Additional arguments passed to cluster.kmeans.
Value
A list of class 'cluster.optim' with components:
- optimal.k
Optimal number of clusters based on criterion
- criterion
Name of criterion used
- scores
Vector of criterion values for each k
- ncl.range
Range of k values tested
- models
List of cluster.kmeans objects for each k
- best.model
The cluster.kmeans object for optimal k
Details
Silhouette score: Measures how similar each curve is to its own cluster compared to other clusters. Values range from -1 to 1, with higher being better. Optimal k maximizes the mean silhouette.
Calinski-Harabasz index: Ratio of between-cluster to within-cluster dispersion. Higher values indicate better defined clusters. Optimal k maximizes CH.
Elbow method: Plots total within-cluster sum of squares vs k. The optimal
k is at the "elbow" where adding more clusters doesn't significantly reduce WSS.
This is subjective and best assessed visually using plot().
Examples
# Create functional data with 3 groups
set.seed(42)
t <- seq(0, 1, length.out = 50)
n <- 60
X <- matrix(0, n, 50)
true_k <- rep(1:3, each = 20)
for (i in 1:n) {
if (true_k[i] == 1) {
X[i, ] <- sin(2*pi*t) + rnorm(50, sd = 0.1)

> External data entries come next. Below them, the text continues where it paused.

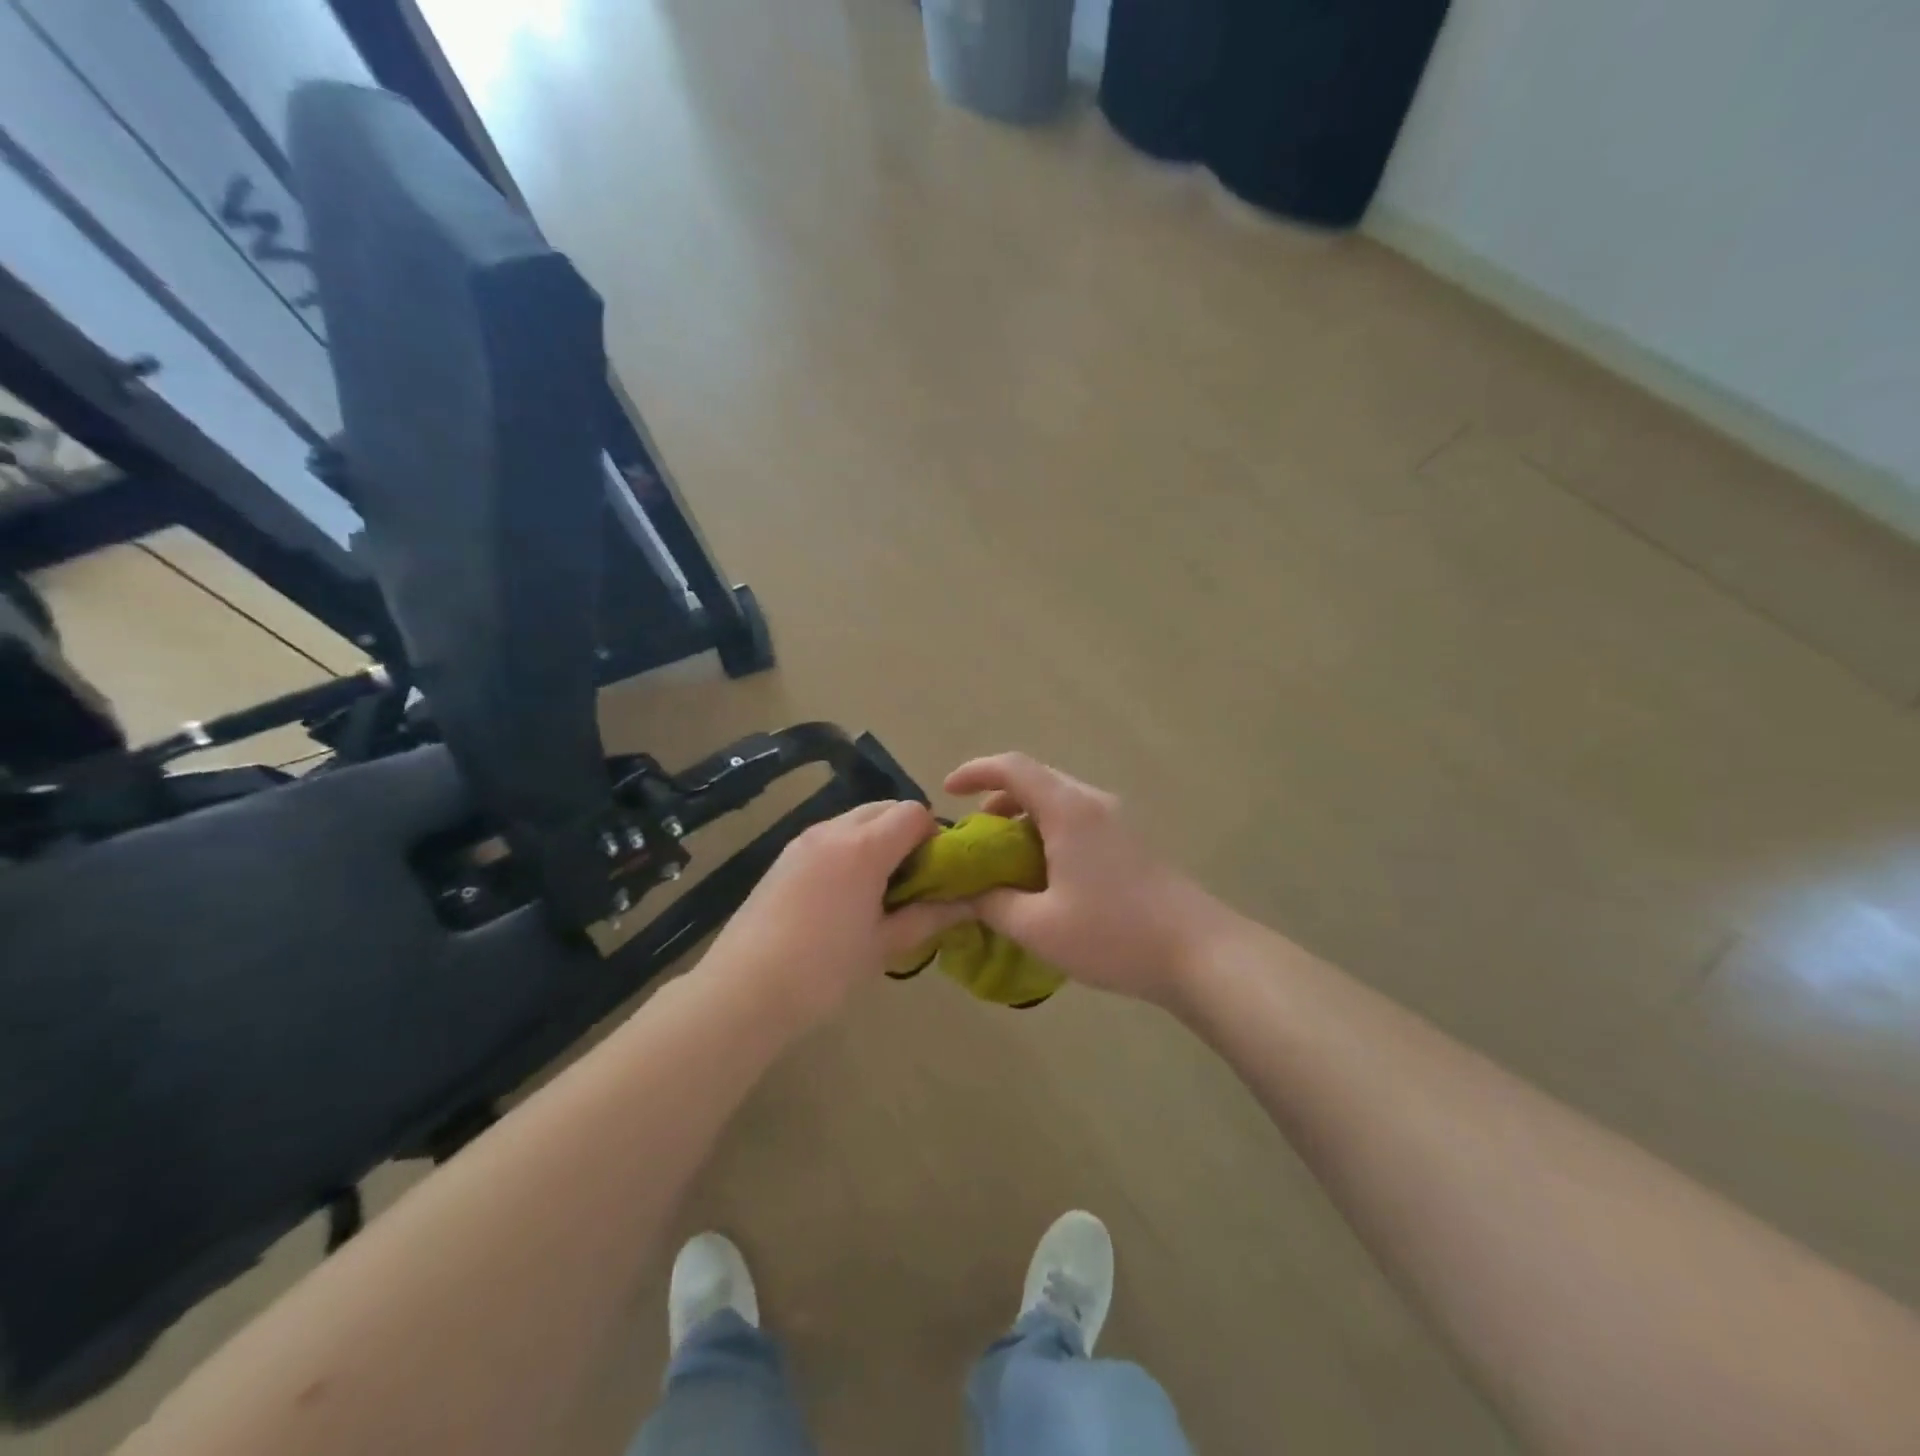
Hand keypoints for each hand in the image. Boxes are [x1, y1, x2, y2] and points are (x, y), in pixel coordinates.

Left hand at [698, 800, 970, 1028]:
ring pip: (855, 819)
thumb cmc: (823, 970)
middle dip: (906, 833)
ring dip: (877, 839)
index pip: (913, 812)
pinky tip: (844, 894)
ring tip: (877, 889)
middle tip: (911, 879)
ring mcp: (804, 840)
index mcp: (864, 847)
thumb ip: (929, 916)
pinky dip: (849, 849)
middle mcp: (834, 830)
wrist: (743, 990)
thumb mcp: (884, 945)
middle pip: (884, 808)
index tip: (936, 872)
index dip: (933, 836)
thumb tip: (969, 904)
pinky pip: (830, 836)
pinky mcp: (784, 856)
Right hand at [944, 753, 1230, 1005]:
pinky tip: (1046, 874)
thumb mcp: (1039, 928)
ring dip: (1026, 818)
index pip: (1013, 767)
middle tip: (975, 836)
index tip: (948, 791)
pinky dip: (1050, 832)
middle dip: (998, 799)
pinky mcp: (1133, 841)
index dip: (975, 771)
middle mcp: (1094, 802)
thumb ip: (994, 905)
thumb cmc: (1114, 934)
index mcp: (1069, 810)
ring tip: (1006, 859)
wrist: (1200, 953)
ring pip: (1059, 800)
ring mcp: (1118, 820)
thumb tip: (969, 894)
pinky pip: (1079, 819)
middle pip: (1037, 780)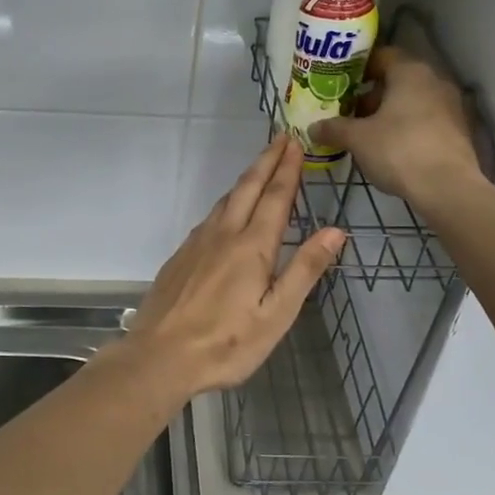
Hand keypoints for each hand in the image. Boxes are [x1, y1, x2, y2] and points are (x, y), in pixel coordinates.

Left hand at [128, 137, 345, 396]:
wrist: (160, 356)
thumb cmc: (226, 343)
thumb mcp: (276, 315)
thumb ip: (305, 270)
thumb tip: (335, 231)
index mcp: (252, 247)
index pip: (276, 198)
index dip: (288, 170)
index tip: (296, 144)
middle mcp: (223, 235)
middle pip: (247, 189)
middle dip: (266, 162)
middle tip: (280, 139)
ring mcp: (197, 244)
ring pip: (225, 201)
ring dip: (245, 179)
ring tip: (259, 167)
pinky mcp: (180, 257)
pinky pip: (209, 217)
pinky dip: (226, 202)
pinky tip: (226, 210)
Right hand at [310, 46, 484, 208]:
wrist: (447, 188)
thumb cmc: (398, 150)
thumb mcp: (357, 139)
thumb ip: (334, 129)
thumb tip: (313, 128)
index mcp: (410, 72)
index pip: (382, 56)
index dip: (359, 67)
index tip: (340, 82)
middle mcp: (434, 81)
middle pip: (397, 80)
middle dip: (371, 95)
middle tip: (348, 112)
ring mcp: (451, 106)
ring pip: (412, 102)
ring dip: (388, 113)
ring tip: (365, 134)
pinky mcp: (458, 131)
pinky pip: (425, 121)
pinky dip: (406, 128)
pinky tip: (390, 149)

} else if (true_k[i] == 2) {
X[i, ] <- cos(2*pi*t) + rnorm(50, sd = 0.1)
} else {
X[i, ] <- sin(4*pi*t) + rnorm(50, sd = 0.1)
}
}
fd <- fdata(X, argvals = t)
# Find optimal k using silhouette
opt <- cluster.optim(fd, ncl.range = 2:6, criterion = "silhouette")
print(opt)
#> Optimal K-Means Clustering
#> ==========================
#> Criterion: silhouette
#> K range tested: 2 - 6
#> Optimal k: 3
#>
#> Scores by k:
#> k score
#> 2 0.5673
#> 3 0.8597
#> 4 0.5905
#> 5 0.3185
#> 6 0.0295
plot(opt)